A new proposed regulation from CMS also offers several consequential amendments to the usual rules for verifying Medicaid and CHIP eligibility. Among the changes outlined are:

  • a prohibition across all Medicaid eligibility categories on conducting eligibility checks more frequently than once every 12 months;
  • elimination of the requirement for in-person interviews for some populations;
  • minimum time allowances for beneficiaries to provide the documentation needed to verify eligibility, during which eligibility is not allowed to be terminated;
  • better coordination between Medicaid and CHIP to prevent persons from losing coverage altogether when they could move from one program to the other;
  • a prohibition on lifetime or annual benefit limits for CHIP enrollees;
  • a prohibition on using non-payment of premiums as a reason for suspending eligibility; and
  • automatic enrollment into Medicaid’s Qualified Medicare Beneficiary (QMB) program for persons who are eligible for Supplemental Security Income (SSI).

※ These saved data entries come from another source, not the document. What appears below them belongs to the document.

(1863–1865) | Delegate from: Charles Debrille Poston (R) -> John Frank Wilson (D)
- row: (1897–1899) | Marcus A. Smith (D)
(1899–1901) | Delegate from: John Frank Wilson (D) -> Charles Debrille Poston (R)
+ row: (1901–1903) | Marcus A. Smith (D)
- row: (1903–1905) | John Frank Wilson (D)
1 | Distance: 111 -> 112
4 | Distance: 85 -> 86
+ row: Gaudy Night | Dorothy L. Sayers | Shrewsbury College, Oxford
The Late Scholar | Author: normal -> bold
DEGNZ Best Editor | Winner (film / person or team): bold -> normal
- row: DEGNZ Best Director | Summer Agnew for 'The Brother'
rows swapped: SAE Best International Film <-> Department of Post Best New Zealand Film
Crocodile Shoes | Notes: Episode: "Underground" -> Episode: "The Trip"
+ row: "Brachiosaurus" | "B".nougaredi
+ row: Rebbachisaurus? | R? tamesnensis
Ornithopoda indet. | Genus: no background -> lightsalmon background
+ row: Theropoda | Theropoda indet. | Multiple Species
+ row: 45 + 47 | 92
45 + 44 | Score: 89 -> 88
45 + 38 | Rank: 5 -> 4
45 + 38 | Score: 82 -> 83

CMS estimates that implementing these restrictions would increase Medicaid and CHIP enrollment by 3 million people in 2027, while also increasing total federal and state spending on the programs by $100 billion over a 5-year period. Net federal costs would rise by $55 billion over the same time frame.

Even with these changes, substantial shifts in coverage are to be expected over the coming months. ASPE’s analysis indicates that 8 million of the 15 million people who might lose their Medicaid or CHIP coverage when the PHE ends are likely to sign up for employer-sponsored plans or secure subsidized insurance through the ACA exchanges. Because of an expansion in the level of subsidization enacted in March 2021, many of the people moving from Medicaid to the ACA exchanges will be eligible for zero-premium insurance along with assistance to offset their cost-sharing requirements.

CMS’s post-PHE plans for Medicaid and CHIP will be controversial in many state capitals because of the costs. In effect, the federal government wants to require the states to permanently increase the size of their Medicaid and CHIP programs without offering a pathway for possible offsetting cost savings.

The COVID-19 pandemic changed many previously established norms, including how state agencies running the Medicaid and CHIP programs determine who is, and is not, eligible for enrollment. As the emergency ends, all concerned will need to find a new equilibrium that balances legitimate concerns about maintaining program integrity with the removal of burdens that serve only to discourage take-up among persons who actually qualify for assistance.

James C. Capretta is a columnist for State of Reform and a senior fellow at the American Enterprise Institute.